╔══

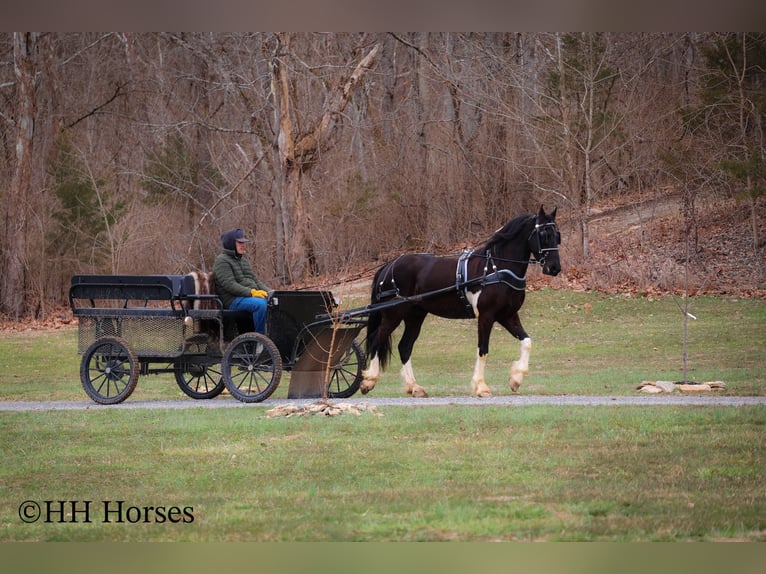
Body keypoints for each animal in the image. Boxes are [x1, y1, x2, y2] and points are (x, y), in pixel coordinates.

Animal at [360, 207, 564, 400]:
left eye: (557, 236)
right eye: (543, 235)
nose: (554, 268)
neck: (496, 268)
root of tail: (390, 265)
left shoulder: (508, 316)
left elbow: (527, 342)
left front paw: (516, 379)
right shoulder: (486, 316)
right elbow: (483, 350)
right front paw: (481, 387)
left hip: (415, 315)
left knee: (404, 347)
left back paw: (415, 388)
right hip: (393, 314)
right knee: (377, 340)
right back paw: (368, 381)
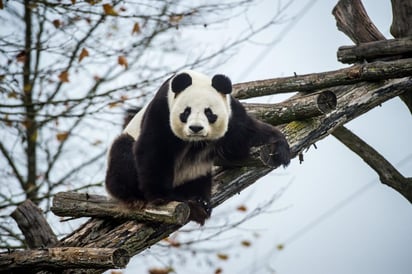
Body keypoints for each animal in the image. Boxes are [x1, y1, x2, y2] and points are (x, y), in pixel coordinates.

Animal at [104, 70, 290, 225]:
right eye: (186, 112)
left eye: (209, 112)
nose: (196, 128)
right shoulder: (162, 111)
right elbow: (153, 150)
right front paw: (161, 197)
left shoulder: (232, 115)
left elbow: (246, 135)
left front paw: (280, 148)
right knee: (122, 153)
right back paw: (136, 197)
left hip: (194, 172)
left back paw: (198, 201)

╚══

Task directions:
In the records above, how many lines include "back"? Answer with the number alone.

Solution below:
4